Beantwortungen von Anfragen aus vorigen Sitzungen liegen nicht vor.

 

 
TOP 12 Anfragen

Protokoll:

Herr Cohn möchte in Bezug auf die Regelung von Schottergärten wissen, ob es eine prozentuale Größenordnung gäbe, was man haben dürfte.
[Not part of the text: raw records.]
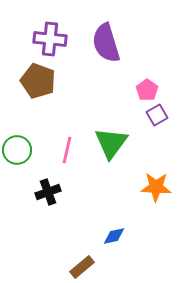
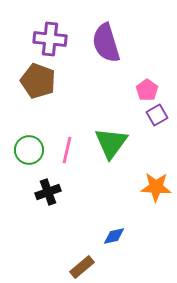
green circle: moved 12 px right
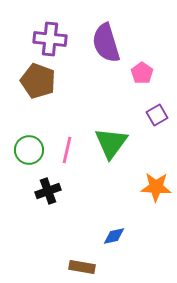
pink pentagon: moved 5 px left, 17 px up
black cross: moved 1 px up
brown rectangle: rotated 50 degrees clockwise
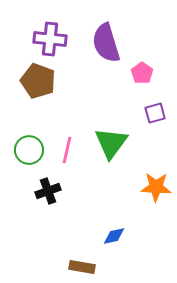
purple square: moved 2 px left, 2 px up; rotated 15 degrees clockwise
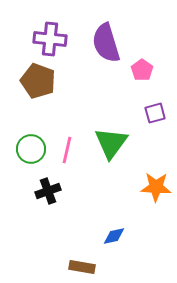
pink pentagon: moved 3 px up
green circle: moved 2 px right, 1 px up
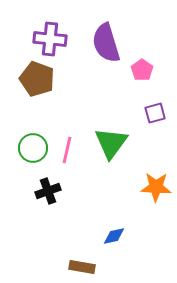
brown pentagon: moved 1 px left, 2 px up
green circle: moved 2 px right, 1 px up
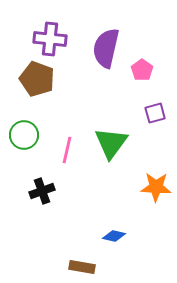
purple semicircle: moved 5 px down; rotated 30 degrees clockwise
green circle: moved 9 px left, 13 px up
black cross: moved 6 px left
blue diamond: rotated 25 degrees clockwise
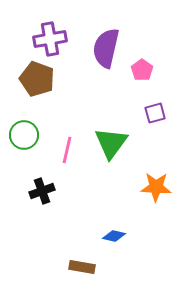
purple cross: rotated 16 degrees counterclockwise
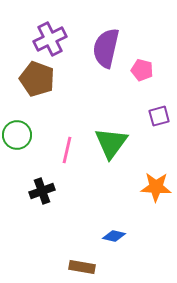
purple cross: rotated 16 degrees counterclockwise
pink pentagon: rotated 20 degrees counterclockwise
purple square: moved 4 px right, 3 px down
green circle: moved 7 px left
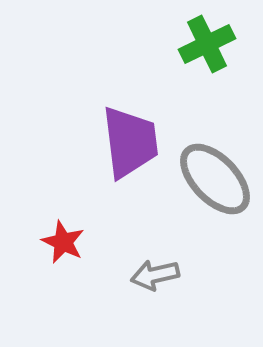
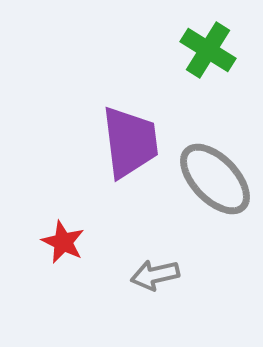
green cross: moved 1 px right, 6 px down; rotated 32 degrees counterclockwise
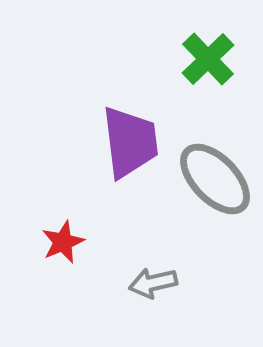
green cross: moved 9 px down; rotated 14 degrees clockwise
red star: rotated 24 degrees clockwise
gray arrow: moved 2 px left, 8 px down
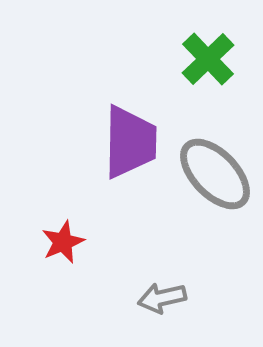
purple trapezoid: rotated 8 degrees clockwise
gray ellipse: moved 5 px up
gray arrow: moved 9 px right, 15 px down
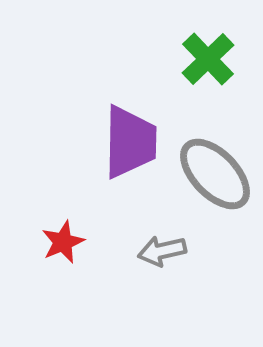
gray arrow: moved 47 px up
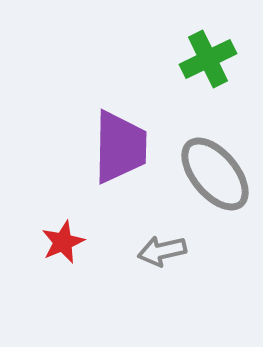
green cross: rotated 18 degrees clockwise
purple trapezoid: moved 10 px left, 5 px down
gray ellipse: rotated 4 degrees clockwise
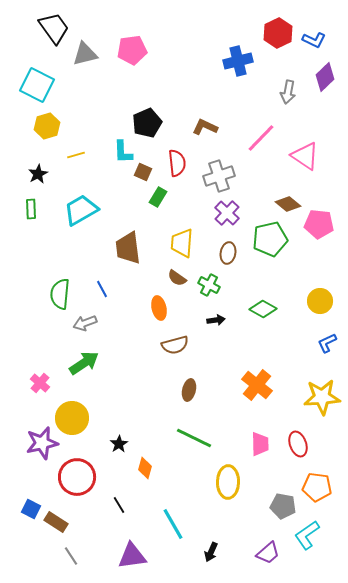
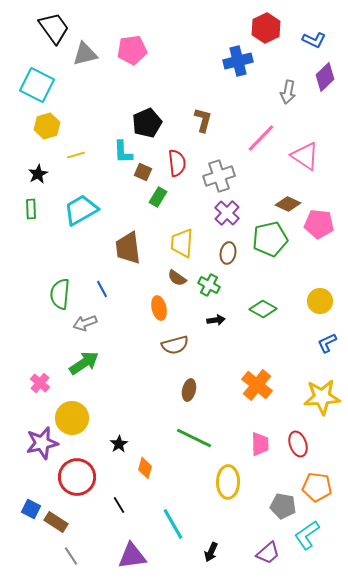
red hexagon at (278, 33): moved 12 px left, 5 px up
brown L-shape at (205, 127): moved 2 px left, 7 px up; rotated 80 degrees clockwise
brown diamond at (288, 204): rotated 15 degrees counterclockwise
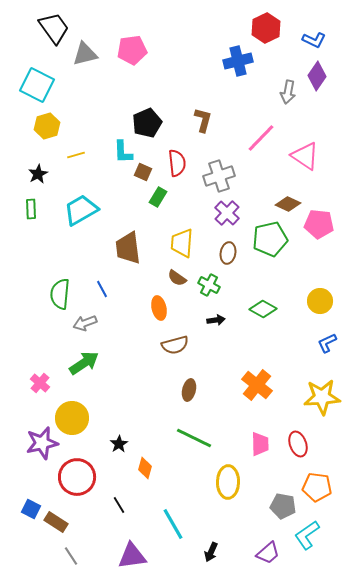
purple diamond at (325, 77): moved 8 px left, 1 px up; rotated 12 degrees counterclockwise
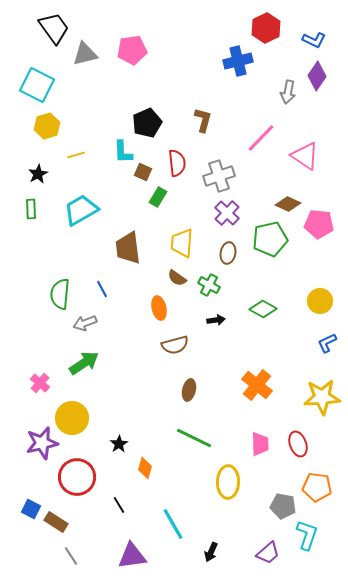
cyan L-shape at (307, 535): rotated 144 degrees clockwise
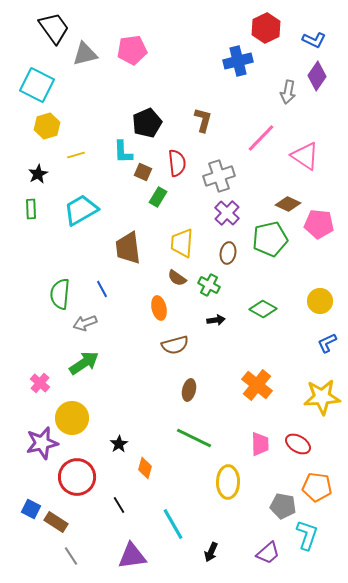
red ellipse at (298, 444): rotated 40 degrees counterclockwise
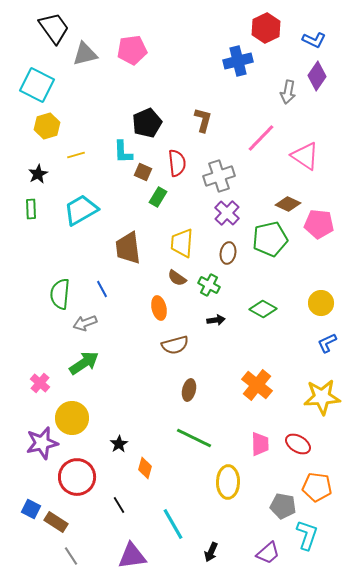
yellow circle at (320, 301): moved 1 px right, 2 px down
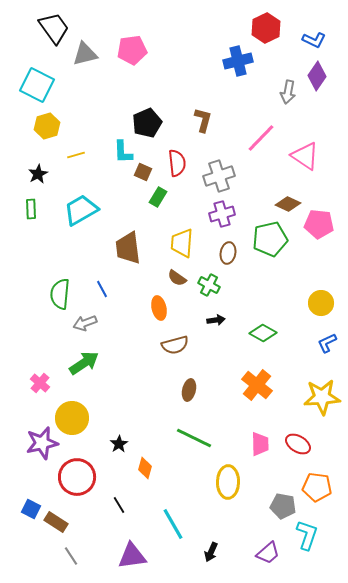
purple cross at (227, 213): moved 5 px left, 1 px down; rotated 30 degrees clockwise
green diamond at (263, 309): moved 24 px down
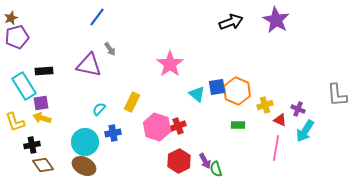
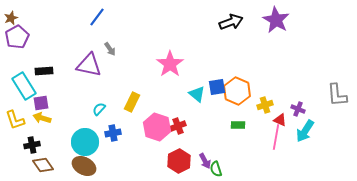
purple pentagon: rotated 15 degrees counterclockwise
yellow L-shape: moved 2 px up
pink line: moved 11 px up
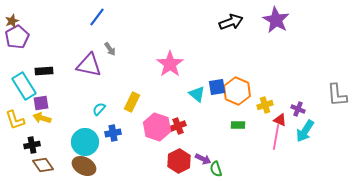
brown star: moved 1 px right, 3 px down
purple arrow: moved 2 px left, 2 px up; rotated 35 degrees counterclockwise
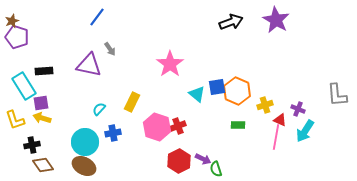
purple pentagon: rotated 25 degrees counterclockwise
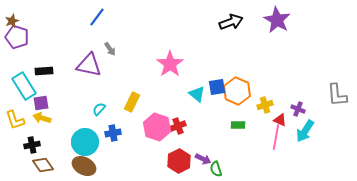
purple star: moved 1 px right
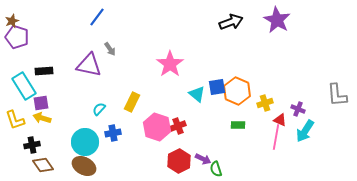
yellow cross: moved 2 px up
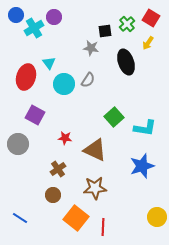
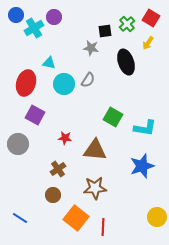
cyan triangle: rotated 40 degrees counterclockwise
red ellipse: moved 6 px down
green square: moved 1 px left; rotated 18 degrees counterclockwise
brown triangle: rotated 20 degrees counterclockwise
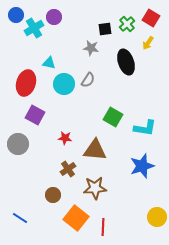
black square: moved 2 px up
brown cross: moved 10 px right
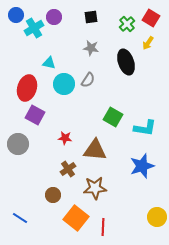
black square: moved 14 px left, 12 px up
red ellipse: moved 1 px right, 5 px down
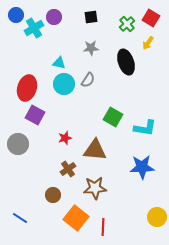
gray star: rotated 14 degrees counterclockwise
cyan triangle: moved 10 px right
red star: rotated 24 degrees counterclockwise
blue star: moved 1 px down; rotated 15 degrees clockwise
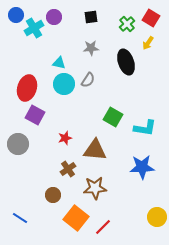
red line: rotated 42 degrees clockwise
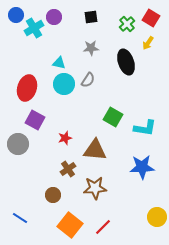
purple square: moved 5 px down
orange square: moved 6 px left, 7 px down
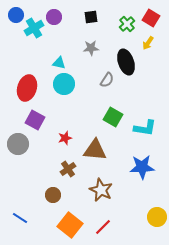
gray semicircle: moved 19 px right
brown star: moved 6 px right, 2 px down; rotated 30 degrees clockwise
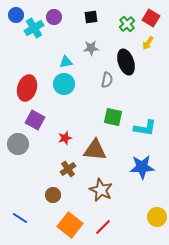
cyan triangle: moved 7 px right, 1 px up; rotated 24 degrees counterclockwise
gray semicircle: rotated 21 degrees counterclockwise
green square: rotated 18 degrees counterclockwise
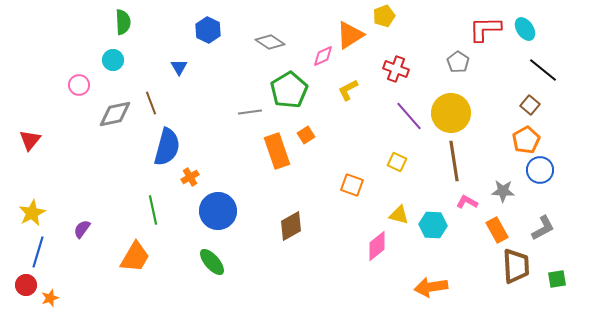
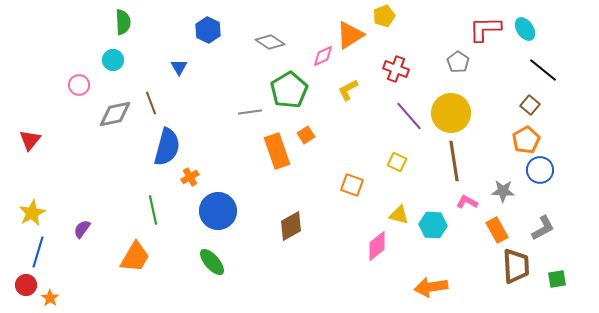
orange star at (50, 298): rotated 18 degrees counterclockwise
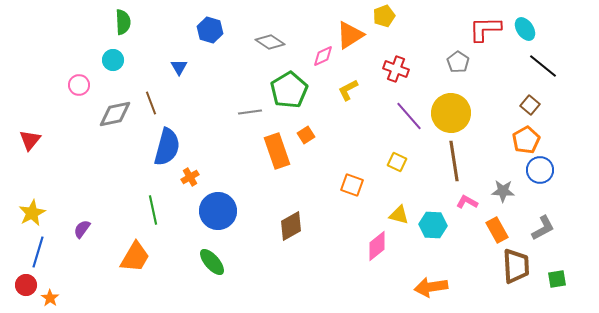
blue hexagon at (208, 30): moved 2 px right; rotated 10 degrees counterclockwise
black line at (543, 70): moved 4 px up
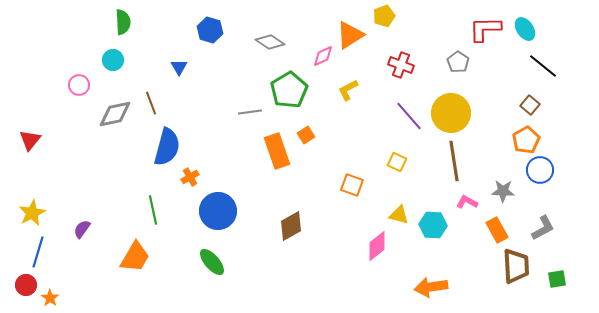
red cross at (396, 69): moved 5 px right, 4 px up
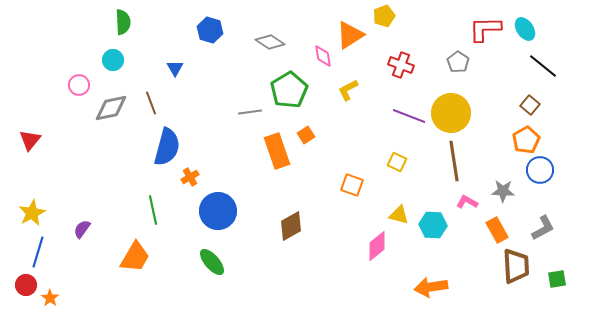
pink diamond at (323, 56): rotated 75 degrees counterclockwise
blue triangle at (179, 67): moved 4 px left, 1 px down
gray diamond at (115, 114): moved 4 px left, 6 px up
purple line at (409, 116): rotated 28 degrees counterclockwise
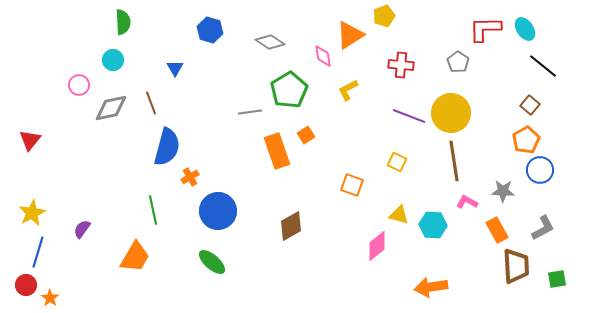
red cross at (401, 65): rotated 15 degrees counterclockwise
green ellipse at (212, 262): rotated 8 degrees counterclockwise
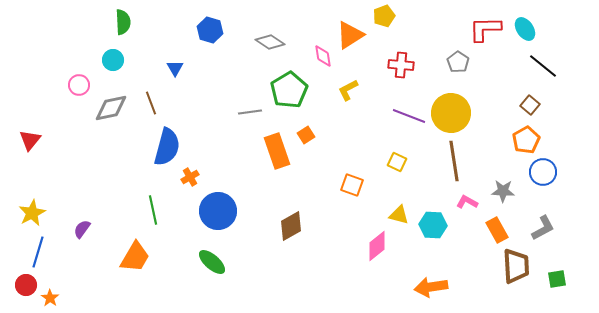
blue circle at (540, 170): moved 3 px right, 2 px down
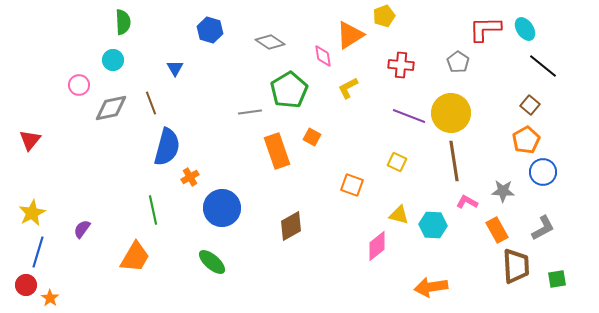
yellow L-shape at (348, 90): moved 2 px up
orange square at (306, 135): moved 6 px right, 2 px down; rotated 30 degrees counterclockwise
blue circle at (218, 211): moved 4 px right, 3 px up
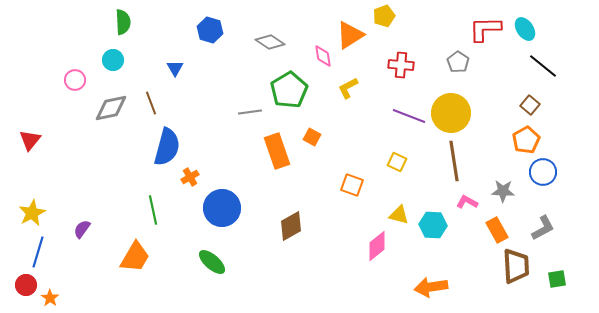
pink circle at (79, 85): moved 4 px left, 5 px up
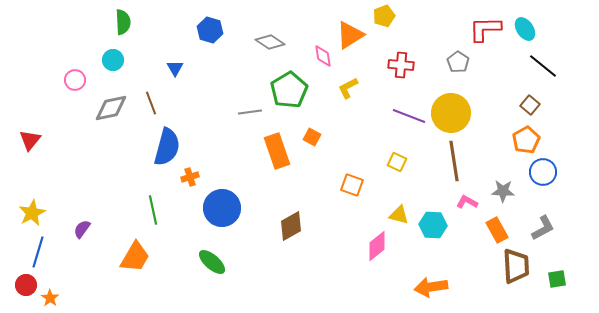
orange cross at (190, 177): rotated 12 degrees clockwise
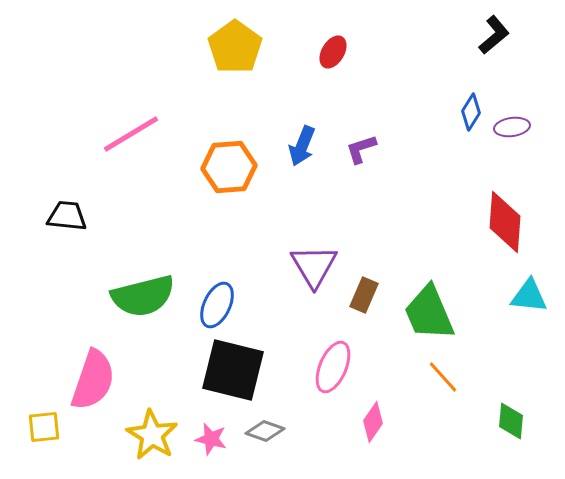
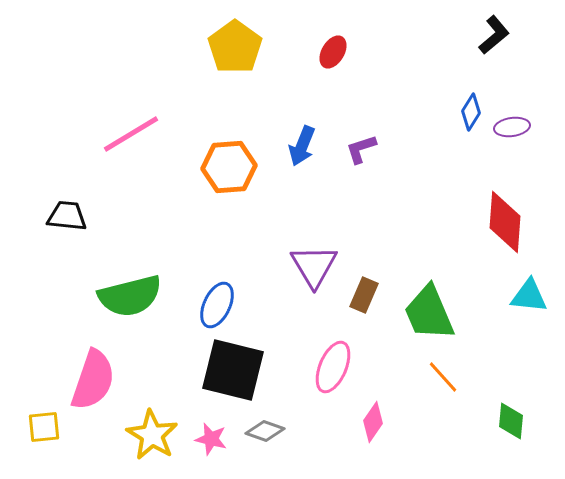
green semicircle: moved 13 px left
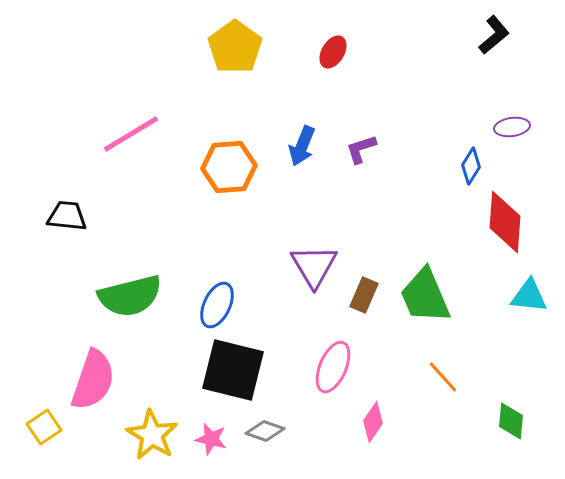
blue diamond: moved 54 px down
green trapezoid: moved 4 px left, 17 px up
yellow square: rotated 28 degrees counterclockwise
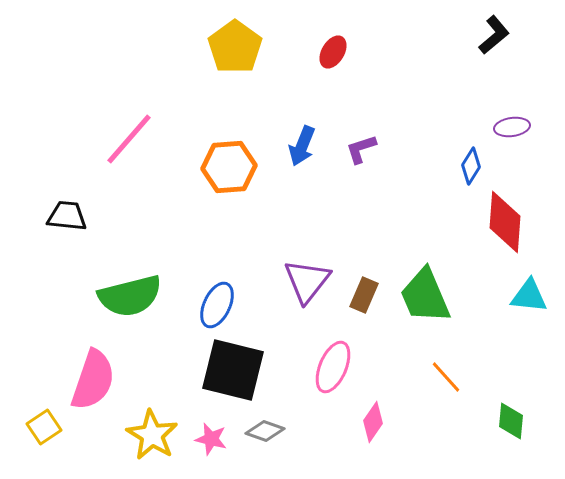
pink line: moved 2 px left, 5 px down; rotated 18 degrees counterclockwise
purple triangle: moved 7 px left, 15 px down; rotated 9 degrees clockwise
orange line: moved 3 px right
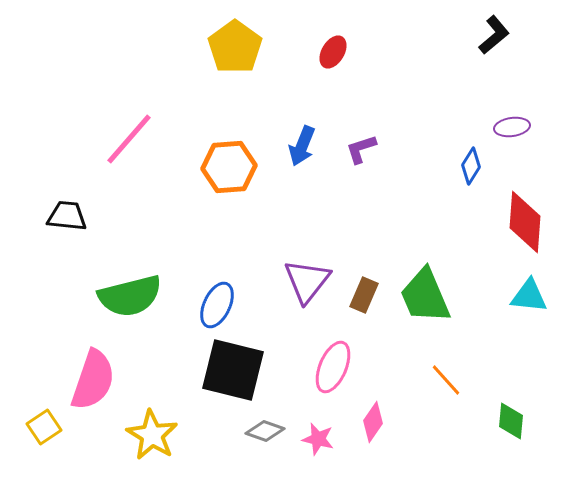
red diamond: moved 20 px right
orange line: moved 3 px down
pink star: moved 107 px right
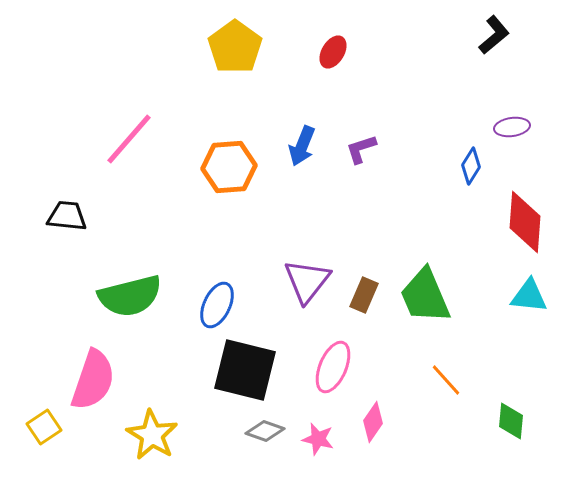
black square: moved 12 px right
Herr Schobert erwidert, dass der erlaubte Anteil von Schottergärten bei 0 Prozent liege. Der Bundesgesetzgeber habe vor mehreren Jahrzehnten im Baugesetzbuch festgelegt, das auf Grundstücken nur benötigte Flächen gepflastert werden dürften. Schotterung zähle zur Pflasterung. Benötigte Flächen seien Flächen zum Parken von Fahrzeugen, Fußwege und Terrassen. Alle übrigen Bereiche dürfen nicht gepflastert, geschottert oder so abgeschlossen werden, dass eine Vegetation nicht stattfinden könne. Er habe die Unruhe aufgrund seines Anschreibens im Januar (in Form des Grundsteuerbescheids) vernommen. Man habe entsprechende Beratung angeboten und festgestellt, dass das freundliche Schreiben nicht den gewünschten Erfolg erzielt habe. Nunmehr werden die betreffenden Grundstücke präzise identifiziert, die gegen das Baugesetzbuch verstoßen. Bis September nächsten Jahres werde den Betroffenen Gelegenheit gegeben, die entsprechenden Bereiche umzugestalten. Ab Oktober 2023 werde man dann das Baugesetzbuch durchsetzen. Im Schützenhaus Helmstedt werde es eine Veranstaltung zu diesem Thema geben.

 
TOP 13 Einwohnerfragestunde

Protokoll:

Den anwesenden Einwohnern wird erneut Gelegenheit gegeben, sich zu den Tagesordnungspunkten und zu sonstigen Angelegenheiten der Verwaltung zu äußern sowie Fragen an die Ortsratsmitglieder zu stellen. Hiervon wird in einem Fall zu den Themen "Wahl eines Elternbeirates in der Kindertagesstätte Offleben" (Beantwortung durch den FB erfolgte direkt an den Fragesteller) sowie "Reinigungszustand von Grundstücken" Gebrauch gemacht.

Herr Wolter schließt den öffentlichen Teil der Sitzung des Ortsrates Offleben um 19.37 Uhr.